• Oxidative stress-induced autophagy compromises stem cell viability.

      Prakash, Ravi; Fauzia, Eram; Siddiqui, Abu Junaid; Yadav, Santosh Kumar; Kumari, Neha; Shams, Mohammad Tayyab; Naeem, Abdul; Praharaj, Prakash P; Khan, Mohsin Ali; Bhutia, Sujit Kumar; et al. (Oxford University Press, 2022-03-16)
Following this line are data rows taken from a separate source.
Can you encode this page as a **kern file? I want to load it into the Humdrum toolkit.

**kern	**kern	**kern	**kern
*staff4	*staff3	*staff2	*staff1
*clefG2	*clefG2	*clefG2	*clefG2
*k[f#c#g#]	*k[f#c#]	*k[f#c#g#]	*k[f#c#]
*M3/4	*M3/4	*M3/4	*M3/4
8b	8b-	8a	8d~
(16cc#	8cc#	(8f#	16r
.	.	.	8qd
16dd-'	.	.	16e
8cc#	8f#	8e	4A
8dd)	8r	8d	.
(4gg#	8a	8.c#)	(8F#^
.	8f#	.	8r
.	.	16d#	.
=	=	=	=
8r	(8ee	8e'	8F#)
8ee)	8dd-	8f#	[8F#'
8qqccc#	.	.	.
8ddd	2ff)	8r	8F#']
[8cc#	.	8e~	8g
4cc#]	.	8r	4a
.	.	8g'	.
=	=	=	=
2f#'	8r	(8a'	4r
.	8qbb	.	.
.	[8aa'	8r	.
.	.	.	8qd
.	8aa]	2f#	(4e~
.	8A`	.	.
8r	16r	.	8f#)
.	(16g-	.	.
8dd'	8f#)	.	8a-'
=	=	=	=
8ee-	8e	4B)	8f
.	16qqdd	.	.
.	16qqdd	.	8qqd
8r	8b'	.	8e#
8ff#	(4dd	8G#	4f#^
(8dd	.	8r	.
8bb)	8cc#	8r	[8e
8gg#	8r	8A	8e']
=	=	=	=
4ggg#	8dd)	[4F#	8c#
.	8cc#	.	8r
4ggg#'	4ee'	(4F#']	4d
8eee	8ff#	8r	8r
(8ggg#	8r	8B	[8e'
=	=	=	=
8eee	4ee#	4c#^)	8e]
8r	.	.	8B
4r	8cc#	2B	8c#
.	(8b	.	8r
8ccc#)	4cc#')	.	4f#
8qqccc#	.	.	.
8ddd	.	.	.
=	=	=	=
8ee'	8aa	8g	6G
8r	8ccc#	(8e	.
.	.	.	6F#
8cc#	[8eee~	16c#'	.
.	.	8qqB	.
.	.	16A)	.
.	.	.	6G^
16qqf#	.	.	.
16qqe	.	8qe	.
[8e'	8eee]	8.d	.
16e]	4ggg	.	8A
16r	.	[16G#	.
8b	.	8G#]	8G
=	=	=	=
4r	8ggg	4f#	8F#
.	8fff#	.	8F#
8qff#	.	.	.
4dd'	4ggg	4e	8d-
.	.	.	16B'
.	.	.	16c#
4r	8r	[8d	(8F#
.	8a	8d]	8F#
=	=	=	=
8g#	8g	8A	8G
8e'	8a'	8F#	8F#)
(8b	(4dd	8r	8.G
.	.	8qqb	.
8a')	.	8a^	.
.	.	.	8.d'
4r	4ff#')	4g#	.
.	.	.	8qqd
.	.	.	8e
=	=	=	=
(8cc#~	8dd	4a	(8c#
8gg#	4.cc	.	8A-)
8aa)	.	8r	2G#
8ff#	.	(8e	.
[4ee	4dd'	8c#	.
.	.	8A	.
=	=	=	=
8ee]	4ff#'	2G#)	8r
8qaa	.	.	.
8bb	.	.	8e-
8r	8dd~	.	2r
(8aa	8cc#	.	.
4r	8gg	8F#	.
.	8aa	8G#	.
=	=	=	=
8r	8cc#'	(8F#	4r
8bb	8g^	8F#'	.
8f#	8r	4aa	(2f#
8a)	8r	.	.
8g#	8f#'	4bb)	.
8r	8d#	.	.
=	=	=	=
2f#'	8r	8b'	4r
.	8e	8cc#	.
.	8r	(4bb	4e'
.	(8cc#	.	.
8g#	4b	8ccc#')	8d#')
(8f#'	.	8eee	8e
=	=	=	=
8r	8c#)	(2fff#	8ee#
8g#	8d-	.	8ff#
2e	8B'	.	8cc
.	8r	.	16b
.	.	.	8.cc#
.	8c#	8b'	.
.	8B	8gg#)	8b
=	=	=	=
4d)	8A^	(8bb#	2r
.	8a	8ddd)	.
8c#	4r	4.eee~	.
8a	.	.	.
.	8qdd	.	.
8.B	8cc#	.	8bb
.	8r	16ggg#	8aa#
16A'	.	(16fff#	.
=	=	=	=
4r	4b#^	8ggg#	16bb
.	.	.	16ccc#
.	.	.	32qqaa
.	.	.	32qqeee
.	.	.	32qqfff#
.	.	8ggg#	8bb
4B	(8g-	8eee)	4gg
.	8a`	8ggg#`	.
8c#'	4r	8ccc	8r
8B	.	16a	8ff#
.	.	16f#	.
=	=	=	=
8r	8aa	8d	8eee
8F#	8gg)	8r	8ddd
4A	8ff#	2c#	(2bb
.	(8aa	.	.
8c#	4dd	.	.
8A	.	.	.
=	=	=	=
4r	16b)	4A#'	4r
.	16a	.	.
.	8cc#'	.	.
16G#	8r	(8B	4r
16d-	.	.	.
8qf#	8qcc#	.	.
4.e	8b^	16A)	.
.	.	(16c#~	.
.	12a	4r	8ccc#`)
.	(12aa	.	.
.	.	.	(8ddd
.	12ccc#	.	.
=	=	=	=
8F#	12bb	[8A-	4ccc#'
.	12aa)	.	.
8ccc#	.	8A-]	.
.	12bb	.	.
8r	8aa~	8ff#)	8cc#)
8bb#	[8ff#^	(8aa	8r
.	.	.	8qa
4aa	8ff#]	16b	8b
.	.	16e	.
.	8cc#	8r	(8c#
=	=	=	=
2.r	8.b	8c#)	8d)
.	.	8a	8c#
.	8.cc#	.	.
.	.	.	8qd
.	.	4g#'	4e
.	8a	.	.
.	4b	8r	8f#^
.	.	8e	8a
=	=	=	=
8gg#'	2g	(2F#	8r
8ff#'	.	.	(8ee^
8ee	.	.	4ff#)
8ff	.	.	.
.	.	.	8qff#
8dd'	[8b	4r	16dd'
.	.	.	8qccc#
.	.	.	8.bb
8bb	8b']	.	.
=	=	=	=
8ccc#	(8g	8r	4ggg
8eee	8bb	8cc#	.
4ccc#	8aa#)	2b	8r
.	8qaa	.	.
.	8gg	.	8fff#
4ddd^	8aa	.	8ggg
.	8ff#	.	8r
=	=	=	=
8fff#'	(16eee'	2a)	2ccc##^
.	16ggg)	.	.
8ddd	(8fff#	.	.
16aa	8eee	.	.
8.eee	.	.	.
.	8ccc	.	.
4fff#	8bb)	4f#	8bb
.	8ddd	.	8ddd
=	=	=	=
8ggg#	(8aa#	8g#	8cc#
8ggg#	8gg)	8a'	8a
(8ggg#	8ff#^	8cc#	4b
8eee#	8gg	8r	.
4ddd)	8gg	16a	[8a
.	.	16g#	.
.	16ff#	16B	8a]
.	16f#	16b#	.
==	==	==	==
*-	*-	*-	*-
      Stem cell therapies have emerged as a promising treatment strategy for various diseases characterized by ischemic injury such as ischemic stroke. Cell survival after transplantation remains a critical issue. We investigated the impact of oxidative stress, being typically present in ischemically challenged tissue, on human dental pulp (hDPSC) and mesenchymal stem cell (hMSC). We used oxygen-glucose deprivation (OGD) to induce oxidative stress in hDPSC and hMSC. OGD-induced generation of O2 •- or H2O2 enhanced autophagy by inducing the expression of Activating Molecule in BECN1-Regulated Autophagy Protein 1 (Ambra1) and Beclin1 in both cell types. However, hDPSC and hMSC pre-conditioning using reactive oxygen species (ROS) scavengers significantly repressed the expression of Ambra1 and Beclin1 and inactivated autophagy. O2 •- or H2O2 acted upstream of autophagy, and the mechanism was unidirectional. Further, our findings revealed ROS-p38-Erk1/2 involvement. Pre-treatment with selective inhibitors of p38 and Erk1/2 pathways (SB202190 and PD98059) reversed OGD effects on the expression of Ambra1 and Beclin1, suggesting that these pathways induced oxidative stress-mediated autophagy. SIRT3 depletion was found to be associated with increased oxidative stress and activation of p38 and Erk1/2 MAPKs pathways. Global ROS inhibition by NAC or a combination of polyethylene glycol-superoxide dismutase (PEG-SOD) and polyethylene glycol-catalase (PEG-catalase) further confirmed that O2 •- or H2O2 or a combination of both impacts stems cell viability by inducing autophagy. Further, autophagy inhibition by 3-Methyladenine (3-MA) significantly improved hDPSC viability. These findings contribute to a better understanding of post-transplantation hDPSC and hMSC death and may inform strategies to minimize therapeutic cell loss under oxidative stress.